Toronto improved its American League-leading record to 23-12, becoming the first team in the Majors to reach that win total this season. Halladay upped his ledger to 7-1, making him the only pitcher in the game to already achieve seven victories this year. It's that type of early-season showing that helped convince more than 43,000 fans to pour through the gates to see the Jays' latest contest.
"It does seem like old times," manager Cito Gaston said with a smile.
The period Gaston referred to was back in the Blue Jays' glory days in the early 1990s, when such a crowd was common. The showing for the opener of this three-game set with the Yankees -- including roughly 12,500 fans who purchased tickets at the ballpark on Tuesday -- was the largest non-Opening Day crowd since a game against New York last Sept. 25.
That heightened atmosphere meant more to Halladay than facing Burnett, who opted out of his contract with the Jays over the winter and signed a five-year deal worth $82.5 million to pitch for the Yankees. For Halladay, even though Burnett is a friend, it seemed the same as any other start -- with the exception of the raucous environment.
"The more fans that are here, the better team we are," Halladay said. "I think any team that draws well at home can tell you that. There's just a lot more energy. It's easier to get into the game and it makes a huge difference. Obviously, winning is what fans want to see, so we have to continue to do that in order for them to keep showing up."
Finding the win column hasn't been much of an issue to this point for the Blue Jays.
The club's offense has been relentless, while the pitching staff has more than made up for the loss of Burnett, who won 18 games and led the league with 231 strikeouts a year ago as a Blue Jay. Halladay has led the charge, as expected, but a cast of young and inexperienced arms have helped keep the rotation intact.
"That part of it has been a little more surprising," Halladay said.
As for Halladay, what he has done to this point has been status quo for the consistent ace.
Halladay has logged at least seven innings in each of his outings this season, and he has turned in at least eight frames in four of his past five trips up the hill. Against the Yankees (15-17), Halladay dominated for nine innings, scattering five hits, striking out five with no walks and using his dancing arsenal of cutters and sinkers to create 16 groundouts.
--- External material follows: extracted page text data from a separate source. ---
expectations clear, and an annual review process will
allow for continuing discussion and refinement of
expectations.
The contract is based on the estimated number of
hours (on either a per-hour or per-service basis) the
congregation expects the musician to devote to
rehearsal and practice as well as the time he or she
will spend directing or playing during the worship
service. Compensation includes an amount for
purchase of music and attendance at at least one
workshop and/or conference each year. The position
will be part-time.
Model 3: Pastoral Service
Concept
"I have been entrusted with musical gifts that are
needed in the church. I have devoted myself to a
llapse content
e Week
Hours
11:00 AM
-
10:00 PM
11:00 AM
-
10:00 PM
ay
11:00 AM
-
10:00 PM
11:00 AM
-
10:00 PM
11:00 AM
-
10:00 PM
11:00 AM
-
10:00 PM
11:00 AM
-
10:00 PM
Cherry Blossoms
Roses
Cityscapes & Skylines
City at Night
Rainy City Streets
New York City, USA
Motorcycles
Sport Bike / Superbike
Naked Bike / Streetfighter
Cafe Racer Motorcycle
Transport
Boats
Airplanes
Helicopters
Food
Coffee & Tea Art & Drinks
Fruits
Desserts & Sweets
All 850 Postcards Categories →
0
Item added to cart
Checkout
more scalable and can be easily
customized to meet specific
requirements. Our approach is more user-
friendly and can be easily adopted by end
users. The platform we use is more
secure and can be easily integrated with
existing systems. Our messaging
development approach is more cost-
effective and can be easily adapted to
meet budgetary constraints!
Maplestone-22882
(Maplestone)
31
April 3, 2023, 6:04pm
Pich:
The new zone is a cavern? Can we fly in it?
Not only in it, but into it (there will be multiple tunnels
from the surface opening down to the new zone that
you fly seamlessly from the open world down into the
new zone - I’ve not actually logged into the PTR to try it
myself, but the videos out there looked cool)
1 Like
Halladay used no more than 15 pitches in eight of his nine innings and threw first-pitch strikes to 24 of the 30 hitters he faced. In doing so, Halladay also improved his career record against the Yankees to 16-5. Shortstop Derek Jeter wasn't in the lineup for New York, and designated hitter Hideki Matsui exited early with a right hamstring injury, but it hardly took away from Halladay's performance.
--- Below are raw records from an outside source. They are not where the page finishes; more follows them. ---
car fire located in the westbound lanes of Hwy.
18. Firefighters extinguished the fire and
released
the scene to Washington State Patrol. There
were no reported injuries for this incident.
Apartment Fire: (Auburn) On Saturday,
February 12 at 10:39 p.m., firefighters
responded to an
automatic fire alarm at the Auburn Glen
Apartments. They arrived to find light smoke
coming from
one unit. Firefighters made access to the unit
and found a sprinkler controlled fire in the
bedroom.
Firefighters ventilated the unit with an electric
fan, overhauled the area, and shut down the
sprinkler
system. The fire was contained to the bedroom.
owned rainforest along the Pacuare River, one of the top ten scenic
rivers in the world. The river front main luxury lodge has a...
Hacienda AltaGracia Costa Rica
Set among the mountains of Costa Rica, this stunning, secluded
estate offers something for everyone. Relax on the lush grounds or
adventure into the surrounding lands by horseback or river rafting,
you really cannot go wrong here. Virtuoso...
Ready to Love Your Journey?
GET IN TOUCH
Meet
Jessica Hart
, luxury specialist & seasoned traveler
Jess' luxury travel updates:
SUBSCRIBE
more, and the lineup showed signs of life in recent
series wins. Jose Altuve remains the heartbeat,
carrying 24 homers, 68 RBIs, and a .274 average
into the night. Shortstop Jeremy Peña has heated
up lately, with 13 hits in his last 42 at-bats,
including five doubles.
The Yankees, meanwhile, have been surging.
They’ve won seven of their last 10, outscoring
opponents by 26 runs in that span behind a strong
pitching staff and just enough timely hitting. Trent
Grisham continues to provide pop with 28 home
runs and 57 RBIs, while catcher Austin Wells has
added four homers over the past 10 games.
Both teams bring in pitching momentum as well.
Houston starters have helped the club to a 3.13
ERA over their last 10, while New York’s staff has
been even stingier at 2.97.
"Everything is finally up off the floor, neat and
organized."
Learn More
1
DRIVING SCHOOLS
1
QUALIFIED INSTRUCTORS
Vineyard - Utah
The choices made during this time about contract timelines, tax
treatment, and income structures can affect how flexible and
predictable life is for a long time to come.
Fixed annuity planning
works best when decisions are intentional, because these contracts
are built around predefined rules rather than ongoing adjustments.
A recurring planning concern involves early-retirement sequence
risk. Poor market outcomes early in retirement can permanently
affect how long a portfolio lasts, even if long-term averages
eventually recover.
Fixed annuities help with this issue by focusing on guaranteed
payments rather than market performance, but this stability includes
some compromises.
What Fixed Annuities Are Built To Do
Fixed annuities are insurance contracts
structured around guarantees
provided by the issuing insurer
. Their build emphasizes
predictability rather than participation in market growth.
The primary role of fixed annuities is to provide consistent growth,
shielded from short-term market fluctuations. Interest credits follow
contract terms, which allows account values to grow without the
"I just tried to work ahead and stay down," Halladay said. "That's been a focus for me against a lot of teams, especially this team. Obviously, they're missing one or two guys, but it's important against better teams to work ahead and avoid causing trouble for yourself."
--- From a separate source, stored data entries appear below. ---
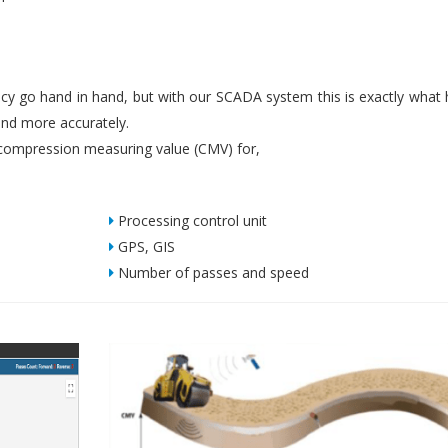
iency go hand in hand, but with our SCADA system this is exactly what
nd more accurately.
ompression measuring value (CMV) for,
Processing control unit
GPS, GIS
Number of passes and speed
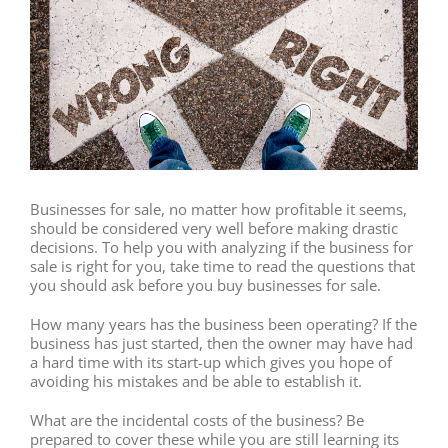
Businesses for sale, no matter how profitable it seems,
should be considered very well before making drastic
decisions. To help you with analyzing if the business for
sale is right for you, take time to read the questions that
you should ask before you buy businesses for sale.
How many years has the business been operating? If the
business has just started, then the owner may have had
a hard time with its start-up which gives you hope of
avoiding his mistakes and be able to establish it.
What are the incidental costs of the business? Be
prepared to cover these while you are still learning its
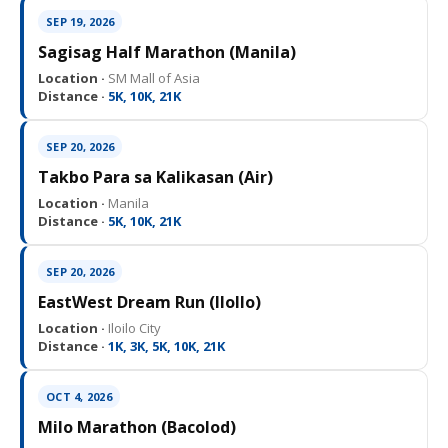
SEP 19, 2026
Sagisag Half Marathon (Manila)
Location ·
SM Mall of Asia
Distance ·
5K, 10K, 21K
SEP 20, 2026
Takbo Para sa Kalikasan (Air)
Location ·
Manila
Distance ·
5K, 10K, 21K
SEP 20, 2026
EastWest Dream Run (IloIlo)
Location ·
Iloilo City
Distance ·
1K, 3K, 5K, 10K, 21K
OCT 4, 2026
Milo Marathon (Bacolod)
After a one-out single to New York's Johnny Damon in the first inning, Halladay cruised through 17 consecutive batters without allowing a hit. That streak ended with a one-out double in the seventh for Damon, who later scored on a single to left field by Alex Rodriguez. That cut the Blue Jays' lead at the time to 3-1 -- a cushion that was more than ample for Halladay.
"His stuff breaks a foot and a half. It's real good," Damon said. "Halladay showed why he's the best around and why he's going to continue to be the best around."
Halladay also showed that he can thrive in a game that came with much hype -- not that the Blue Jays would expect anything different.
"Doc likes being right in the action," Gaston said. "When it's a big game, he's going to go out and give you all he has, but he does that any time. Any time he goes to that mound, he's going to give you all he has, really."
That is why Halladay is the ace of Toronto's staff, and why Burnett was the sidekick for the past three seasons. In his time with the Jays, Burnett endured multiple trips to the disabled list due to various arm issues before finally showing his potential last season. It was a career season for the right-hander, and one that led to a large contract in the offseason.
Burnett (2-1) walked away with his first loss of the season after being charged with five runs on seven hits over 7 2/3 innings, during which he issued four walks and struck out three. After blanking the Jays for the first three innings, Burnett gave up a leadoff double to Toronto's Alex Rios and loaded the bases with a pair of walks to open the fourth.
Blue Jays third baseman Scott Rolen, who entered the game with an 0-for-18 career showing against Burnett, followed by pulling a pitch into left field for a two-run double. Rod Barajas added a sacrifice fly to give the Jays a 3-0 advantage. In the eighth, Aaron Hill belted a solo home run off Burnett, and Rolen added an RBI single.
While jogging in the outfield before his first start in Toronto since switching clubs, the fans opened with a chorus of boos for Burnett. The cries intensified when he took the mound in the first inning, and the dome was deafening when he was pulled with two outs in the eighth inning.
Considering the circumstances, Burnett anticipated the reception he received on Tuesday night.
"Any time you opt out of a contract like that and go somewhere else, you're going to get that," Burnett said. "I expected that and I expected Doc to do what Doc did."